Kaiko forecasts a difficult period for crypto exchanges
Cryptocurrency exchanges will be tested by adverse market conditions, shrinking client activity and problems among several industry participants. Some may go bankrupt if they are not bailed out by firms such as FTX or Alameda, Kaiko notes.
In our latest Deep Dive, @riyad_carey covers the trouble exchanges could be in as volumes slow and fees compress.
Check it out here: https://t.co/1heLXy4SUS
— Kaiko (@KaikoData) June 23, 2022
Analysts note that bear market symptoms include reduced liquidity and shrinking trading volumes. Such a situation exerts pressure on the financial results of crypto platforms, which derive most of their income from fees.
Analysts’ calculations show that in recent months trading volumes of Bitcoin have fallen. The May spike was an exception, driven by volatility linked to the Terra collapse.

Among risk factors for crypto platforms, analysts also cited shrinking fee sizes and challenges in ancillary lines (staking, venture investments).
Binance.US’s decision to waive fees on some BTC pairs could intensify competition in the US market, where previously the most vulnerable positions were at Gemini.

In global terms, experts noted a noticeable rise in FTX’s market share, which squeezed Coinbase’s positions. By setting a new standard of low exchange fees, Sam Bankman-Fried’s firm managed to grow its client base.

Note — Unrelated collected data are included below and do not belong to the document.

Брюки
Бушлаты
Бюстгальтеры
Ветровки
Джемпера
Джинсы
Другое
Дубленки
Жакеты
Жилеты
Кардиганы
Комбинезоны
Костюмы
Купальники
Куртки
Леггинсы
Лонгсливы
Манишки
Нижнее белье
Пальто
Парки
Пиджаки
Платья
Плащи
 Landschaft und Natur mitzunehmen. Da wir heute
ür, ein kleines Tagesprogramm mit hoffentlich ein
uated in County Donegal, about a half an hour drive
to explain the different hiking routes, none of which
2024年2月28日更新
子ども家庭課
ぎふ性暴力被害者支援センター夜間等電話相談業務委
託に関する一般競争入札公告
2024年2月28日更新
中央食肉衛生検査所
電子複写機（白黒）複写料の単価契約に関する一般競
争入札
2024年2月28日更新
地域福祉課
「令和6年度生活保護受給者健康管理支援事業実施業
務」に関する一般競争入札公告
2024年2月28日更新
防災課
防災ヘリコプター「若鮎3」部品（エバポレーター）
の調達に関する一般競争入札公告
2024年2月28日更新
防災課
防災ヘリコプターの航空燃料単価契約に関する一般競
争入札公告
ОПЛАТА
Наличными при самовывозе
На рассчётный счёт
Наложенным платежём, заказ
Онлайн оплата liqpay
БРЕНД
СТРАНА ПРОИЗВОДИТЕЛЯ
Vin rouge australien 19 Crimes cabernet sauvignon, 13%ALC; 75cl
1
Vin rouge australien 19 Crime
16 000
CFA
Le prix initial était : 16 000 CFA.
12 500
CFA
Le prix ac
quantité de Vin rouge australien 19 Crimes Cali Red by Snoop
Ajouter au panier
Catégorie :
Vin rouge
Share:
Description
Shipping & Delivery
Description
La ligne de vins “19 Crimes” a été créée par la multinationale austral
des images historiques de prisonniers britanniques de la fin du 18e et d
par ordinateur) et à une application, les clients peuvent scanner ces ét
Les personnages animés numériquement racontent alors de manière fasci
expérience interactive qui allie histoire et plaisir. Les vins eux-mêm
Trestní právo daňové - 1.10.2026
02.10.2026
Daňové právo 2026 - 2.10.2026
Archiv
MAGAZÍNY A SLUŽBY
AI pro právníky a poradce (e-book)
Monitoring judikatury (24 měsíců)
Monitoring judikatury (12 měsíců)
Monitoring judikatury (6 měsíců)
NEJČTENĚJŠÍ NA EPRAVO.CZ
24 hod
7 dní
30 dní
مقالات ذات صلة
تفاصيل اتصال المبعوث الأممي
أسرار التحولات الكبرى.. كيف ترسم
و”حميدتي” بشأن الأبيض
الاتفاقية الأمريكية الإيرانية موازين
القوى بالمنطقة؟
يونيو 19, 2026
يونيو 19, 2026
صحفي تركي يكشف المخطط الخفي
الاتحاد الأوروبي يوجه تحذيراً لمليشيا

Analysts also noted expansion of services to attract new users. The details of such products often remain opaque, they added.
In this context, the real danger comes from smaller exchanges, whose market share has fallen. As an example, analysts cited a platform from Japan offering up to 5% annual yield on BTC, ETH and XRP. In its documents the firm warned that “the provided cryptocurrency loans are not managed as separate funds” and there is no guarantee that users will be reimbursed if it goes bankrupt.
Another worrying trend is the plunge of crypto platforms into venture capital. To illustrate, Kaiko recalled Voyager’s troubles as a result of liquidity difficulties at Three Arrows Capital, and also Tether’s loans to Celsius.
Bloomberg reported that Bitcoin’s drop has put at risk miners’ loans worth $4 billion.